Analysis of s-t symmetric classical S-matrices

TL;DR

This paper investigates the analytic structure of classical four-particle S-matrices with s-t crossing symmetry, revealing a regular pole spectrum and extending results to more complex cases with accumulating poles, including connections to the Coon S-matrix.

Contribution

It demonstrates that under certain conditions, classical S-matrices have equally spaced poles and extends these findings to cases with accumulating poles, linking to the Coon S-matrix.

Findings

S-matrices exhibit equally spaced poles under analytic conditions

Extension to S-matrices with accumulating poles matches Coon S-matrix spectrum

Encountered functions with non-isolated singularities resembling natural boundaries

Abstract

We analyze the complex analytic properties of Classical (tree-level) S-matrices for four scalar particles with s-t crossing symmetry, involving an infinite number of exchanges.

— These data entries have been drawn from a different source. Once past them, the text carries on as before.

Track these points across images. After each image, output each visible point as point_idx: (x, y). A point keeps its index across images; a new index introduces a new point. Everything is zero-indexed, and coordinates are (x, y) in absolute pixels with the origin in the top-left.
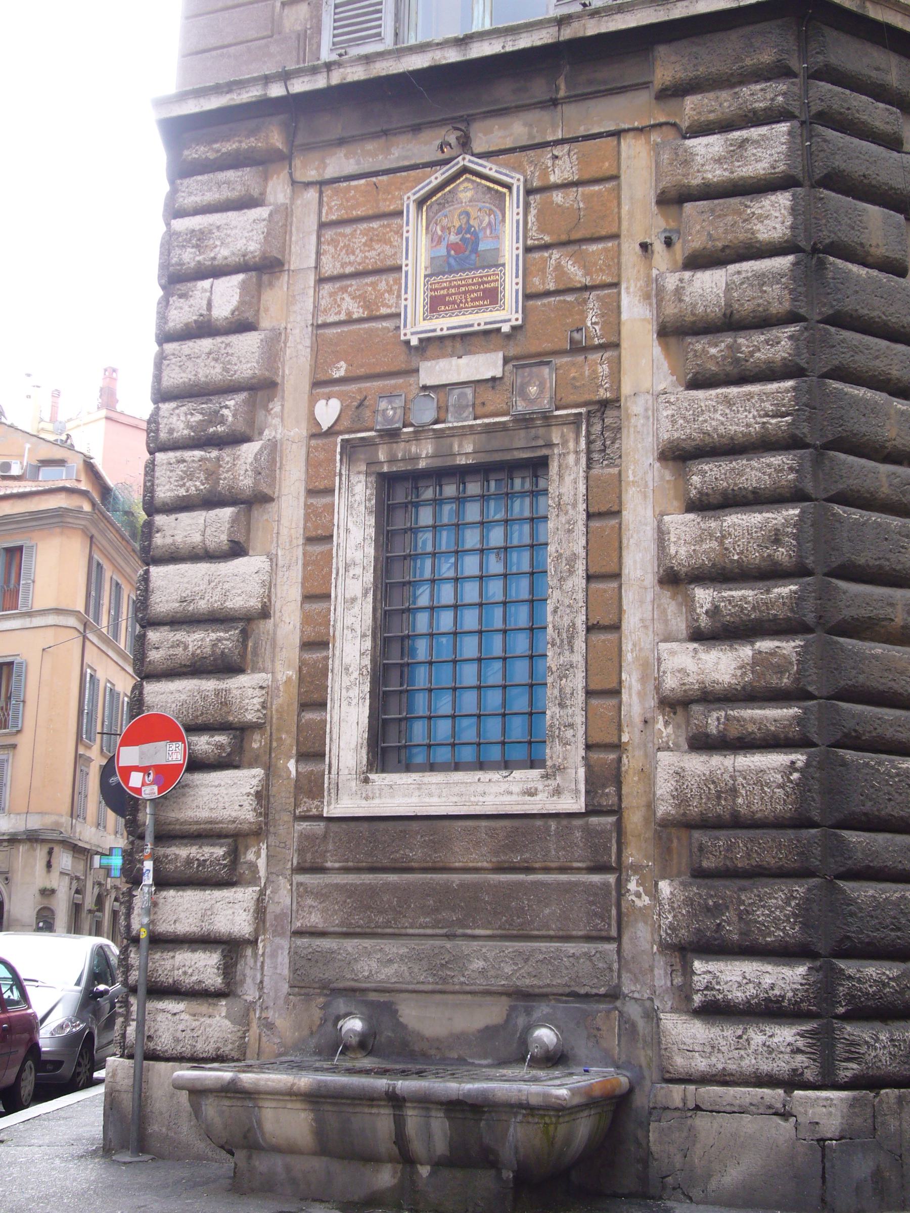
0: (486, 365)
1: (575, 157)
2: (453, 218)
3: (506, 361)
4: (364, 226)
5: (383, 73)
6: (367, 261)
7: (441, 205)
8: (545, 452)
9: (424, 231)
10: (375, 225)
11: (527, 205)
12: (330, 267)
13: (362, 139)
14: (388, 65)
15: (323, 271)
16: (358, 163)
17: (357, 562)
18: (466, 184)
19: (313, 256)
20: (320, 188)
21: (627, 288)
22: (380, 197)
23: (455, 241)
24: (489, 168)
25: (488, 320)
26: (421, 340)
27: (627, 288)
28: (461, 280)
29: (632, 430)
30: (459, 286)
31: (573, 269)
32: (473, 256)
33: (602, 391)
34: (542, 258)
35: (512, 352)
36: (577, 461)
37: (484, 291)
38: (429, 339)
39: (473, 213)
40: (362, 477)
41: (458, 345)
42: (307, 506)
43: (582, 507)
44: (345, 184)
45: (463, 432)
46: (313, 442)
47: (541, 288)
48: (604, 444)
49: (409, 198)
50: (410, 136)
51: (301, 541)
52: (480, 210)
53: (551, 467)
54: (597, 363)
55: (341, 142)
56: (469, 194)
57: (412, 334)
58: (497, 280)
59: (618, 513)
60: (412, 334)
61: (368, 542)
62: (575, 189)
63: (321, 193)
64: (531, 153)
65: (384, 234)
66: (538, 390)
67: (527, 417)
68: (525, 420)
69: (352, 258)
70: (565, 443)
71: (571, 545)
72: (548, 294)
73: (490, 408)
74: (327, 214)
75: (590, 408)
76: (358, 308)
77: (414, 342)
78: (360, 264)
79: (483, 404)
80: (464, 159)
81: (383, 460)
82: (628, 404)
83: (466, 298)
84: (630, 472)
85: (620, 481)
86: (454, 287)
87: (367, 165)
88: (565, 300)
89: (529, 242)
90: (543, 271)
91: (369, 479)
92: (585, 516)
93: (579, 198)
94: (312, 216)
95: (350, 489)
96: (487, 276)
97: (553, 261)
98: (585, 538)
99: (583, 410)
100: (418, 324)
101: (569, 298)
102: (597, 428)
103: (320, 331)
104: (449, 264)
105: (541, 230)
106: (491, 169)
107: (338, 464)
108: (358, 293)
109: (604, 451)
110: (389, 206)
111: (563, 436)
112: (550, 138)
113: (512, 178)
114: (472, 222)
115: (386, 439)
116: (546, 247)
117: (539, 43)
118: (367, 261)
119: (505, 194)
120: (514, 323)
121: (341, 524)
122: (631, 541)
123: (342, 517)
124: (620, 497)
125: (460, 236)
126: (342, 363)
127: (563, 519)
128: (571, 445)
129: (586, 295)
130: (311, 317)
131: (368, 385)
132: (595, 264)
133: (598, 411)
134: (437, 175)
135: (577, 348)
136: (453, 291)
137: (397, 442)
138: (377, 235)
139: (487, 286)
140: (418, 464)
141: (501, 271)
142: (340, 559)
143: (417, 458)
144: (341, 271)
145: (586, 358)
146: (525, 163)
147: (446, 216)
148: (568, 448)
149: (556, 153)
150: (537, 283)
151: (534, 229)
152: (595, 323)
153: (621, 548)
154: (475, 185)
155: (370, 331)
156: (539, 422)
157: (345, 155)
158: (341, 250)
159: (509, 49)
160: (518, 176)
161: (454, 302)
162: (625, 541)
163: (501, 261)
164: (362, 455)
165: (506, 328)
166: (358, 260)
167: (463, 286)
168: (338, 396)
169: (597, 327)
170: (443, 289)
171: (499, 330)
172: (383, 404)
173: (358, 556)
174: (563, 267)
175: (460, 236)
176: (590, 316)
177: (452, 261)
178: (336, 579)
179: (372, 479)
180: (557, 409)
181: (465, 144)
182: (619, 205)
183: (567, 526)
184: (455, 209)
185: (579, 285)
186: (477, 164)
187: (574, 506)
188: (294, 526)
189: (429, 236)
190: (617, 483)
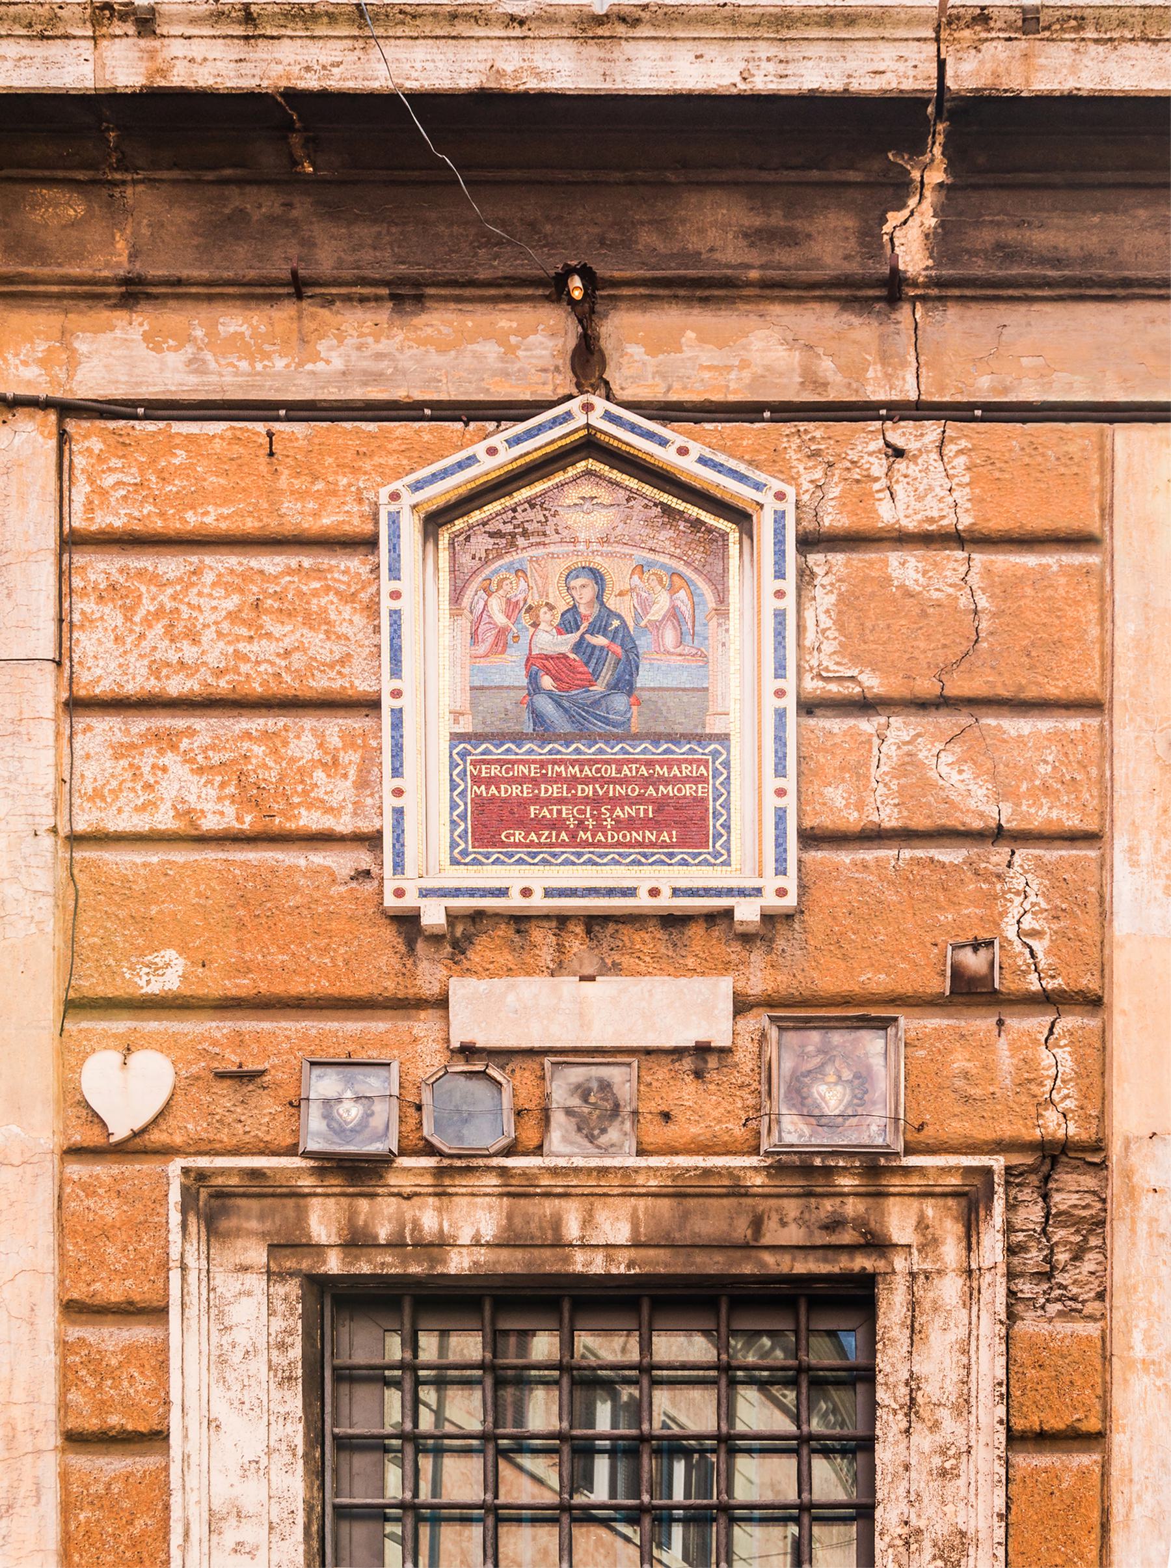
0: (685, 1006)
1: (962, 460)
2: (543, 576)
3: (742, 1006)
4: (232, 561)
5: (311, 83)
6: (245, 668)
7: (507, 540)
8: (862, 1263)
9: (445, 604)
10: (270, 563)
11: (805, 576)
12: (104, 667)
13: (210, 298)
14: (325, 59)
15: (84, 677)
16: (196, 365)
17: (249, 1507)
18: (588, 488)
19: (51, 628)
20: (60, 421)
21: (1132, 850)
22: (283, 482)
23: (551, 650)
24: (681, 451)
25: (683, 884)
26: (452, 917)
27: (1132, 850)
28: (581, 763)
29: (1142, 1228)
30: (573, 781)
31: (955, 777)
32: (619, 701)
33: (1052, 1118)
34: (853, 733)
35: (758, 983)
36: (971, 1296)
37: (661, 804)
38: (477, 916)
39: (618, 575)
40: (256, 1282)
41: (576, 944)
42: (64, 1347)
43: (989, 1413)
44: (151, 426)
45: (598, 1186)
46: (77, 1170)
47: (852, 820)
48: (1048, 1260)
49: (395, 496)
50: (383, 314)
51: (51, 1439)
52: (640, 569)
53: (882, 1306)
54: (1036, 1041)
55: (132, 292)
56: (601, 519)
57: (425, 893)
58: (702, 779)
59: (1096, 1439)
60: (425, 893)
61: (279, 1461)
62: (960, 555)
63: (63, 438)
64: (816, 430)
65: (301, 594)
66: (848, 1092)
67: (818, 1162)
68: (807, 1170)
69: (189, 652)
70: (929, 1243)
71: (950, 1509)
72: (873, 836)
73: (686, 1129)
74: (89, 507)
75: (1016, 1159)
76: (220, 799)
77: (433, 916)
78: (219, 673)
79: (666, 1116)
80: (588, 408)
81: (324, 1240)
82: (1134, 1159)
83: (598, 818)
84: (1137, 1336)
85: (1106, 1358)
86: (558, 779)
87: (228, 379)
88: (932, 860)
89: (812, 686)
90: (858, 772)
91: (280, 1290)
92: (1002, 1437)
93: (974, 579)
94: (34, 504)
95: (215, 1310)
96: (669, 764)
97: (889, 748)
98: (1001, 1491)
99: (998, 1163)
100: (431, 869)
101: (951, 855)
102: (1032, 1214)
103: (84, 854)
104: (538, 717)
105: (849, 652)
106: (683, 451)
107: (175, 1235)
108: (215, 758)
109: (1048, 1276)
110: (316, 515)
111: (922, 1225)
112: (877, 393)
113: (758, 487)
114: (612, 603)
115: (335, 1183)
116: (865, 705)
117: (867, 85)
118: (245, 668)
119: (724, 536)
120: (770, 901)
121: (192, 1402)
122: (1138, 1511)
123: (192, 1384)
124: (1105, 1398)
125: (574, 637)
126: (170, 954)
127: (923, 1440)
128: (951, 1251)
129: (998, 855)
130: (48, 808)
131: (266, 1025)
132: (1028, 773)
133: (1033, 1170)
134: (497, 441)
135: (970, 992)
136: (554, 791)
137: (372, 1196)
138: (279, 596)
139: (670, 790)
140: (444, 1262)
141: (716, 754)
142: (193, 1497)
143: (442, 1244)
144: (152, 686)
145: (1000, 1023)
146: (792, 455)
147: (520, 572)
148: (939, 1258)
149: (900, 442)
150: (840, 803)
151: (828, 647)
152: (1034, 933)
153: (1105, 1527)
154: (622, 494)
155: (269, 879)
156: (846, 1182)
157: (146, 337)
158: (148, 622)
159: (764, 82)
160: (777, 485)
161: (556, 825)
162: (1118, 1511)
163: (715, 726)
164: (250, 1217)
165: (747, 912)
166: (213, 659)
167: (586, 781)
168: (165, 1045)
169: (1038, 946)
170: (521, 780)
171: (728, 913)
172: (324, 1085)
173: (252, 1494)
174: (920, 765)
175: (574, 637)
176: (1015, 911)
177: (547, 706)
178: (184, 1548)
179: (292, 1288)
180: (909, 1150)
181: (588, 363)
182: (1106, 618)
183: (937, 1461)
184: (552, 556)
185: (977, 824)
186: (633, 428)
187: (964, 1405)
188: (19, 1395)
189: (465, 623)
190: (1098, 1362)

Under suitable analytic conditions, we demonstrate that such S-matrices exhibit a spectrum of poles that is equally spaced. We extend this result to S-matrices with accumulating poles, proving that under analogous conditions, their pole spectrum coincides with that of the Coon S-matrix. The boundedness of the S-matrix in the Regge limit is not essential for our results. While studying S-matrices that do not meet the conditions of our theorems, we encounter functions that have novel non-isolated singularities akin to what is called the natural boundary.